----- MATERIAL PROVIDED

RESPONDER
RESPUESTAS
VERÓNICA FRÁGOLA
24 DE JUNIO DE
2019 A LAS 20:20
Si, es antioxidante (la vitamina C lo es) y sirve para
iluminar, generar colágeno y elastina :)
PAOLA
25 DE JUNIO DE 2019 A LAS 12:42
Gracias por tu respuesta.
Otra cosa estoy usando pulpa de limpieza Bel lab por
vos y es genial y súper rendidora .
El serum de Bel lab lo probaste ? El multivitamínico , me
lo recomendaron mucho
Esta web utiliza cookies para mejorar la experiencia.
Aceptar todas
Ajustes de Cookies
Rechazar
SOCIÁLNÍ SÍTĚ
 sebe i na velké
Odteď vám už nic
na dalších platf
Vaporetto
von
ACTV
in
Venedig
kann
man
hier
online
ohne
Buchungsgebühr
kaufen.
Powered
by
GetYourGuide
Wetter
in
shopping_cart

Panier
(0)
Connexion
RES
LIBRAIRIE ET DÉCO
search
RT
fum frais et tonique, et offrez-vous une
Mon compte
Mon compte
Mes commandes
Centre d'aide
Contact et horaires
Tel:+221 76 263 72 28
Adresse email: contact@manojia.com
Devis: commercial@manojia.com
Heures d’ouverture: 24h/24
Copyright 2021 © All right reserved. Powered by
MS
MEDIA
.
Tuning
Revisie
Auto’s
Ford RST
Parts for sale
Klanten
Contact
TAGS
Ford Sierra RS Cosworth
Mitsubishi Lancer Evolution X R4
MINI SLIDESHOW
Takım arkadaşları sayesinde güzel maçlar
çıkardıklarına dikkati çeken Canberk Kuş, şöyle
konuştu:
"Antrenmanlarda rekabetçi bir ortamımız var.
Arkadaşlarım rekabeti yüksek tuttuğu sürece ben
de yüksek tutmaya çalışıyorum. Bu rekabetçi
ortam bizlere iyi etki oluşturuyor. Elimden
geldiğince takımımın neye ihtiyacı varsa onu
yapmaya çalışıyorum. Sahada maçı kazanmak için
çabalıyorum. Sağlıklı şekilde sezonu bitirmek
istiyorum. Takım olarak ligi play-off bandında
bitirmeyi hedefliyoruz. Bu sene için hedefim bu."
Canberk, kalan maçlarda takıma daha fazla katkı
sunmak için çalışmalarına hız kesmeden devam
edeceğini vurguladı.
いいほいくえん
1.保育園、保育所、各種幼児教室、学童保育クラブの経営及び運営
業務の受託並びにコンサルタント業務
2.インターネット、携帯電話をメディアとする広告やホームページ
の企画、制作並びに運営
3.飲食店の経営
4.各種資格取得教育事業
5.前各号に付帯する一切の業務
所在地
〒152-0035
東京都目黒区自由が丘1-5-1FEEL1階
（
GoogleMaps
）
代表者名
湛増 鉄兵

----------

TASK: If a line of the records above holds the word "için", show it.

TASK OUTPUT:
yapmaya çalışıyorum. Sahada maçı kazanmak için
bitirmeyi hedefliyoruz. Bu sene için hedefim bu."
sunmak için çalışmalarına hız kesmeden devam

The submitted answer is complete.